SPC Highlights

Tuesday, October 17, 2017

Squareboy vs. Bullies: Arena Edition (NS, Vita) Review

Squareboy vs. Bullies originally released on mobile platforms. Now, it has been given two dedicated platform releases in the form of a Nintendo Switch and PlayStation Vita update with this new Arena Edition. Let's see if this tale of revenge has more to it than it seems!

Revenge is a dish best served squared.


What happens when you're a weak Squareboy, and you get roughed up by some bullies at school? You seek out to toughen yourself up by heading to the dojo to learn the self-defense, fighting know-how to protect yourself if an incident like that occurs again! But what happens when you decide to take on those bullies that beat you up on and come back to find their fellow bullies destroyed your master's dojo? You go medieval on their 8-bit bully butts. That's the premise of Squareboy vs. Bullies: Arena Edition, a game that has just arrived on Nintendo Switch and PlayStation Vita's digital marketplaces. For five bucks, does this beat-em-up have more going for it than its "been there, done that" story?

In the beginning, two Bullies beat Squareboy up,
but by the end of the game, Squareboy will beat down over 300 Bullies.
Squareboy vs. Bullies: Arena Edition takes Squareboy all over the city in search of bullies to beat up and revenge to serve. If you're familiar with any kind of beat-em-up, then you should not be too surprised by what's on offer with this game. Though, maybe how basic Squareboy vs. Bullies is will make you surprised in a negative way, as you're just moving through environments, defeating waves of enemies with pugilistic power, and occasionally using the bullies' own weapons against them.

That all sounds nice and most of the time it's relatively competent and innocuous. However, movement and combat feel a bit too clunky in the control department.
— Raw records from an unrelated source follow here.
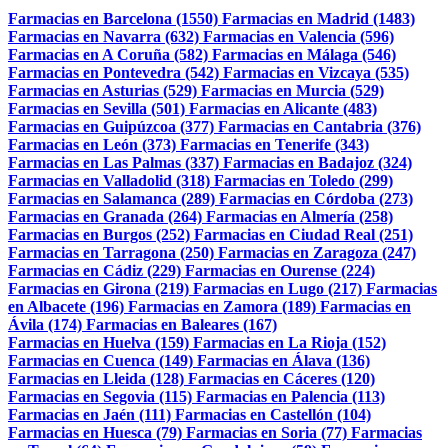
Farmacias en Barcelona (1550)
Farmacias en Madrid (1483)
Farmacias en Navarra (632)
Farmacias en Valencia (596)
Farmacias en A Coruña (582)
Farmacias en Málaga (546)
Farmacias en Pontevedra (542)
Farmacias en Vizcaya (535)
Farmacias en Asturias (529)
Farmacias en Murcia (529)
Farmacias en Sevilla (501)
Farmacias en Alicante (483)
Farmacias en Guipúzcoa (377)
Farmacias en Cantabria (376)
Farmacias en León (373)
Farmacias en Tenerife (343)
Farmacias en Las Palmas (337)
Farmacias en Badajoz (324)
Farmacias en Valladolid (318)
Farmacias en Toledo (299)
Farmacias en Salamanca (289)
Farmacias en Córdoba (273)
Farmacias en Granada (264)
Farmacias en Almería (258)
Farmacias en Burgos (252)
Farmacias en Ciudad Real (251)
Farmacias en Tarragona (250)
Farmacias en Zaragoza (247)
Farmacias en Cádiz (229)
Farmacias en Ourense (224)
Farmacias en Girona (219)
Farmacias en Lugo (217)
Farmacias
en Albacete (196)
Farmacias en Zamora (189)
Farmacias en
Ávila (174)
Farmacias en Baleares (167)
Farmacias en Huelva (159)
Farmacias en La Rioja (152)
Farmacias en Cuenca (149)
Farmacias en Álava (136)
Farmacias en Lleida (128)
Farmacias en Cáceres (120)
Farmacias en Segovia (115)
Farmacias en Palencia (113)
Farmacias en Jaén (111)
Farmacias en Castellón (104)
Farmacias en Huesca (79)
Farmacias en Soria (77)
Farmacias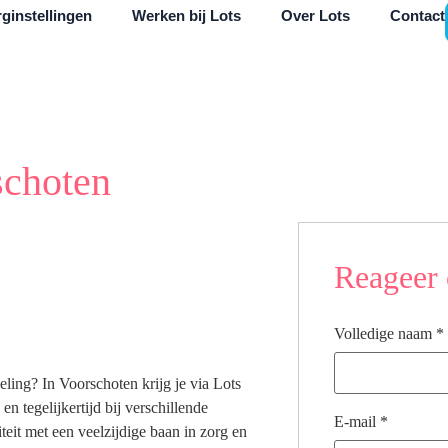
ginstellingen
Werken bij Lots
Over Lots
Contact
schoten
Reageer 
Volledige naam
*
eling? In Voorschoten krijg je via Lots
 tegelijkertijd bij verschillende
E-mail
*
iteit met een veelzijdige baan in zorg en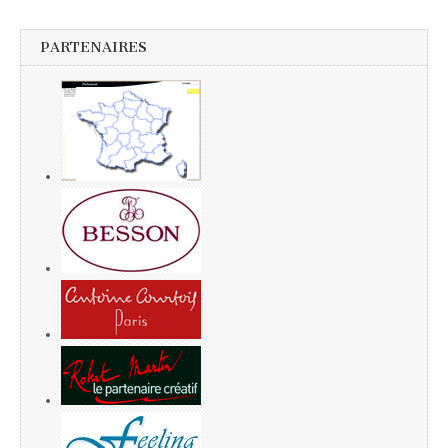
PARTENAIRES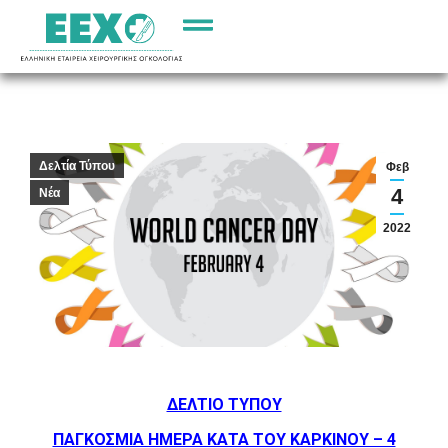
Δελτία Τύπου
Φεβ
4
Νέα
2022
ΔΕΛΤΙΟ ΤΥΠΟΥ
ΠΑΓΚΟΣΜΙΑ ΗΜΕΡΑ ΚΑΤΑ ΤΟΥ ΚΑΡΚΙΝΟΥ – 4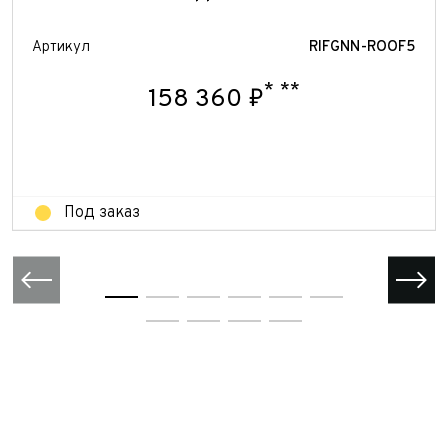
персональных данных
Отправить
Артикул
RIFGNN-ROOF5
Отправить
Отправить
*
**
158 360 ₽
Под заказ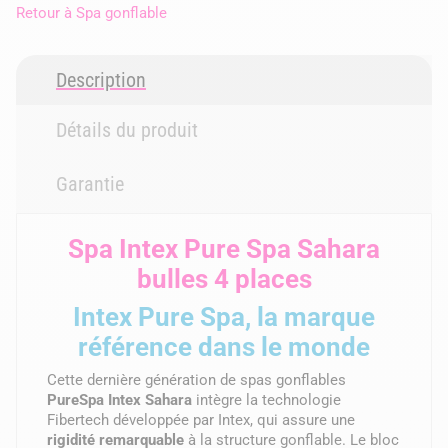
Retour à
Spa gonflable
Description
Détails du produit
Garantie
Spa Intex Pure Spa Sahara
bulles 4 places
Intex Pure Spa, la marque
référence dans le monde
Cette dernière génération de spas gonflables
PureSpa Intex Sahara
intègre la technologie
Fibertech développée par Intex, qui assure une
rigidité remarquable
à la structure gonflable. Le bloc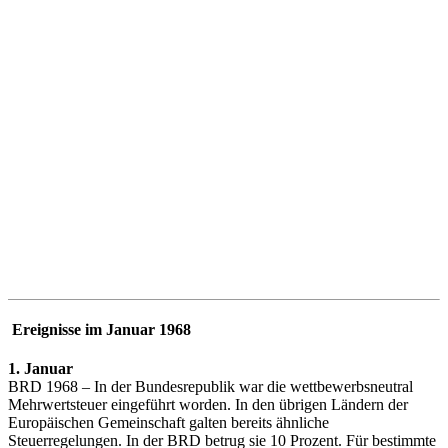
Ereignisse im Januar 1968
1. Januar
BRD 1968 – In der Bundesrepublik war die wettbewerbsneutral
Mehrwertsteuer eingeführt worden. In den übrigen Ländern der
Europäischen Gemeinschaft galten bereits ähnliche
Steuerregelungen. In der BRD betrug sie 10 Prozent. Für bestimmte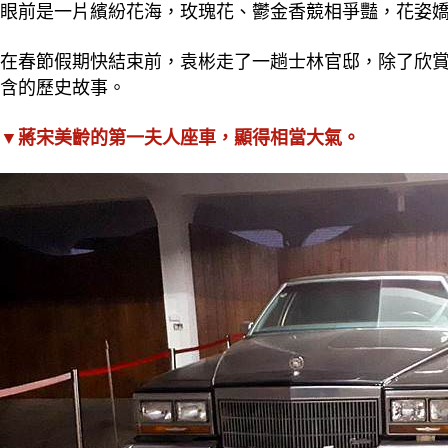
眼前是一片繽紛花海，玫瑰花、鬱金香競相爭豔，花姿
在春節假期快結束前，袁彬走了一趟士林官邸，除了欣
含的歷史故事。
▼蔣宋美齡的第一夫人座車，顯得相當大氣。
Every move in the game, from your punches and kicks, to your dashes and uppercuts, are all utilized by hitting one attack button. It's just that the direction of the control pad or the analog stick (or in some cases, the amount of times you press said directions) when you instigate an attack affects which move you pull off. The upside with this control setup is simplicity and accessibility. The downside is frustration with trying to perform one move and then you accidentally initiate another.

There is also the problem with every button being used as an attack because Squareboy would play much better if some of the attack commands weren't all tied to the same button. It's understandable why the devs didn't go this direction in an effort to cater to players of all ages, but it made it for me that I oftentimes happened to be too close to an enemy and accidentally grabbed them instead of straight up punched them. This would result in me getting surrounded by foes, having a significant portion of my health taken away in the process. Considering you only get one life per level, and it can make five minute levels where you die at the end due to cheap attacks from not being able to successfully get out of a combo all the more irritating.

Squareboy's the captain of this ship now.
Sure, the controls can be quite aggravating, but how do the levels in Squareboy vs. Bullies: Arena Edition end up being? Unfortunately, they do little to excite as well, simply being devised up of straight side-scrolling affairs where you move from left to right (or, to add some much-needed variety, right to left) and beat up the same enemies over and over again -- this time with a bad guy wearing a bowler hat and this time with a baseball cap-wearing bully who chucks baseballs at you. There are also no level hazards of any type, so all there is to worry about is those baddie bullies.

Meanwhile, the backgrounds are banal and don't much offer eye candy to look at. This makes the 13 levels in the game quite tedious to battle through. Thankfully, there's no real reason to play Squareboy's adventure through a second time (unless you somehow find ennui fun) because by the end of the adventure you'll have most, if not all trophies unlocked anyway. Even that's not implemented in the best way because when a trophy's unlocked, there's about a one second freeze in gameplay before the notification icon pops up.

As a beat-em-up, Squareboy vs. Bullies: Arena Edition is competent but unremarkable. It has small style but limited substance, making it a game you'll quickly forgot about after playing, even if you desire to see it to the end. (I did not.) On storefronts with much more appealing and rich gaming experiences, Squareboy vs. Bullies: Arena Edition just doesn't compete.

[SPC Says: D]

Review copy provided by Ratalaika Games.